Back to the specifics. A more detailed overview of what CNNs do would be that you take the image, pass it through a series of convolutional, nonlinear, pooling (downsampling), and fully connected layers, and get an output. As we said earlier, the output can be a single class or a probability of classes that best describes the image. Now, the hard part is understanding what each of these layers do. So let’s get into the most important one.
First Layer – Math Part
The first layer in a CNN is always a Convolutional Layer. First thing to make sure you remember is what the input to this conv (I’ll be using that abbreviation a lot) layer is. Like we mentioned before, the input is a 32 x 32 x 3 array of pixel values. Now, the best way to explain a conv layer is to imagine a flashlight that is shining over the top left of the image.
Let’s say that the light this flashlight shines covers a 5 x 5 area. And now, let’s imagine this flashlight sliding across all the areas of the input image. In machine learning terms, this flashlight is called a filter(or sometimes referred to as a neuron or a kernel) and the region that it is shining over is called the receptive field. Now this filter is also an array of numbers (the numbers are called weights or parameters). A very important note is that the depth of this filter has to be the same as the depth of the input (this makes sure that the math works out), so the dimensions of this filter is 5 x 5 x 3.
Now, let’s take the first position the filter is in for example. It would be the top left corner. As the filter is sliding, or convolving, around the input image, it is multiplying the values in the filter with the original pixel values of the image (aka computing element wise multiplications). These multiplications are all summed up (mathematically speaking, this would be 75 multiplications in total). So now you have a single number.
Remember, this number is just representative of when the filter is at the top left of the image. Now, we repeat this process for every location on the input volume. (Next step would be moving the filter to the right by 1 unit, then right again by 1, and so on). Every unique location on the input volume produces a number. After sliding the filter over all the locations, you will find out that what you’re left with is a 28 x 28 x 1 array of numbers, which we call an activation map or feature map. The reason you get a 28 x 28 array is that there are 784 different locations that a 5 x 5 filter can fit on a 32 x 32 input image. These 784 numbers are mapped to a 28 x 28 array.
Let’s say now we use two 5 x 5 x 3 filters instead of one. Then our output volume would be 28 x 28 x 2. By using more filters, we are able to preserve the spatial dimensions better. Mathematically, this is what’s going on in a convolutional layer.
First Layer – High Level Perspective
However, let’s talk about what this convolution is actually doing from a high level. Each of these filters can be thought of as feature identifiers. When I say features, I’m talking about things like straight edges, simple colors, and curves. Think about the simplest characteristics that all images have in common with each other.

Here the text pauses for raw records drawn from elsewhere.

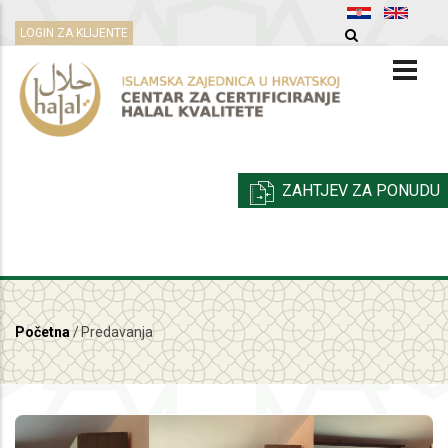
Skoči
LOGIN ZA KLIJENTE
na
glavni
sadržaj
ZAHTJEV ZA PONUDU
Početna
/
Predavanja
Breadcrumb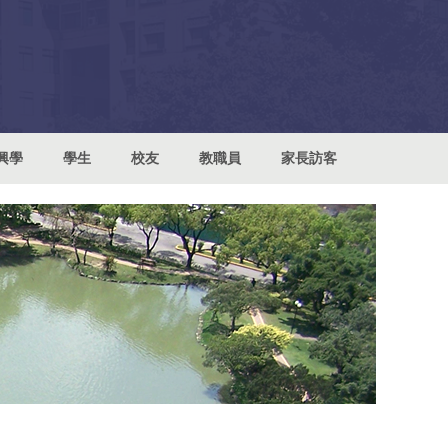
興學
學生
校友
教職員
家長訪客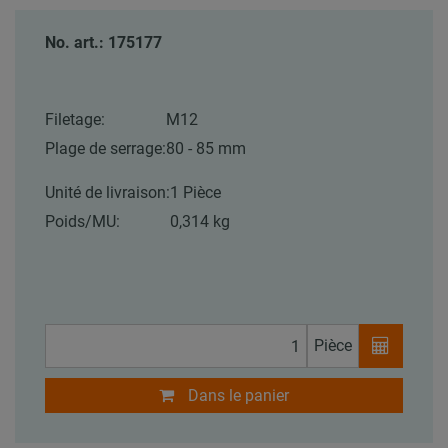
No. art.: 175177
Filetage:
M12
Plage de serrage:
80 - 85 mm
Unité de livraison:
1 Pièce
Poids/MU:
0,314 kg
Pièce
Dans le panier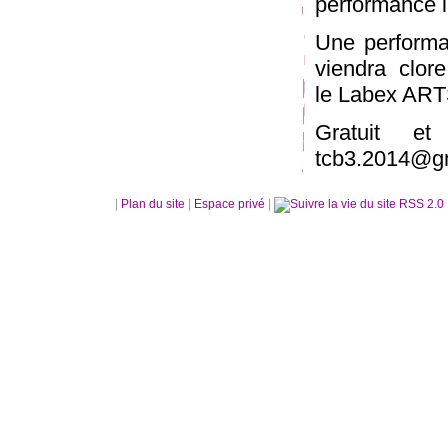
performance i
Une performa
viendra clor
le Labex A
Gratuit e
tcb3.2014@g
|
Plan du site
|
Espace privé
|
RSS 2.0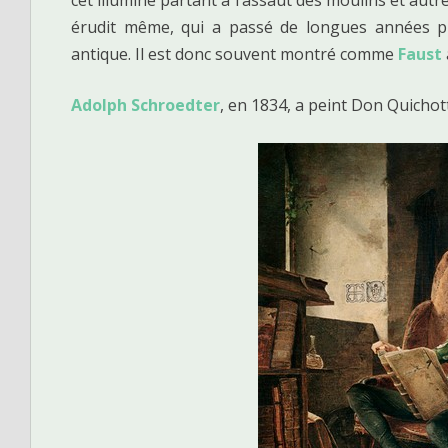
érudit même, qui a passé de longues années pl
antique. Il est donc souvent montré comme
Faust
Adolph Schroedter
, en 1834, a peint Don Quichott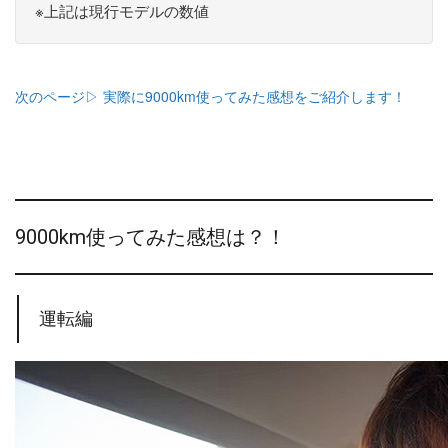
※上記は現行モデルの数値
次のページ▷ 実際に9000km使ってみた感想をご紹介します！
9000km使ってみた感想は？！
運転編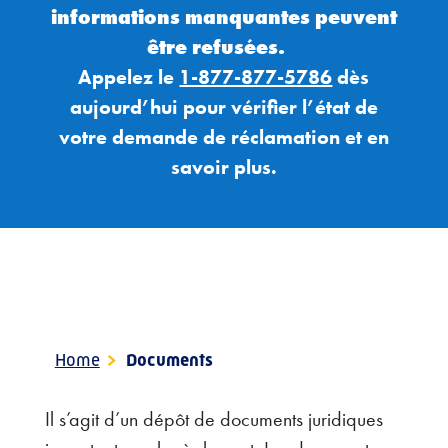
informations manquantes peuvent
être refusées.
Appelez le
1-877-877-5786
dès
aujourd’hui pour vérifier l’état de
votre
demande de
réclamation et
en
savoir plus.
Home
>
Documents
Il s’agit d’un dépôt de documents juridiques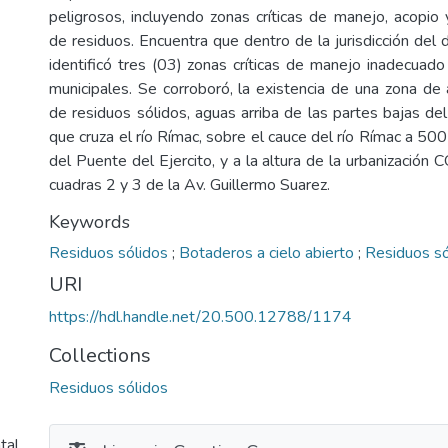
peligrosos, incluyendo zonas críticas de manejo, acopio y
de residuos. Encuentra que dentro de la jurisdicción del d
identificó tres (03) zonas críticas de manejo inadecuado
municipales. Se corroboró, la existencia de una zona de 
de residuos sólidos, aguas arriba de las partes bajas de
que cruza el río Rímac, sobre el cauce del río Rímac a 50
del Puente del Ejercito, y a la altura de la urbanizació
cuadras 2 y 3 de la Av. Guillermo Suarez.
Keywords
Residuos sólidos
;
Botaderos a cielo abierto
;
Residuos só
URI
https://hdl.handle.net/20.500.12788/1174
Collections
Residuos sólidos
tal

Let’s say our first filter is 7 x 7 x 3 and is going to be a curve detector. (In this section, let’s ignore the fact that the filter is 3 units deep and only consider the top depth slice of the filter and the image, for simplicity.)As a curve detector, the filter will have a pixel structure in which there will be higher numerical values along the area that is a shape of a curve (Remember, these filters that we’re talking about as just numbers!).
Now, let’s go back to visualizing this mathematically. When we have this filter at the top left corner of the input volume, it is computing multiplications between the filter and pixel values at that region. Now let’s take an example of an image that we want to classify, and let’s put our filter at the top left corner.
Remember, what we have to do is multiply the values in the filter with the original pixel values of the image.
Basically, in the input image, if there is a shape that generally resembles the curve that this filter is representing, then all of the multiplications summed together will result in a large value! Now let’s see what happens when we move our filter.
The value is much lower! This is because there wasn’t anything in the image section that responded to the curve detector filter. Remember, the output of this conv layer is an activation map. So, in the simple case of a one filter convolution (and if that filter is a curve detector), the activation map will show the areas in which there at mostly likely to be curves in the picture.
In this example, the top left value of our 26 x 26 x 1 activation map (26 because of the 7×7 filter instead of 5×5) will be 6600. This high value means that it is likely that there is some sort of curve in the input volume that caused the filter to activate. The top right value in our activation map will be 0 because there wasn’t anything in the input volume that caused the filter to activate (or more simply said, there wasn’t a curve in that region of the original image).
Remember, this is just for one filter. This is just a filter that is going to detect lines that curve outward and to the right. We can have other filters for lines that curve to the left or for straight edges. The more filters, the greater the depth of the activation map, and the more information we have about the input volume.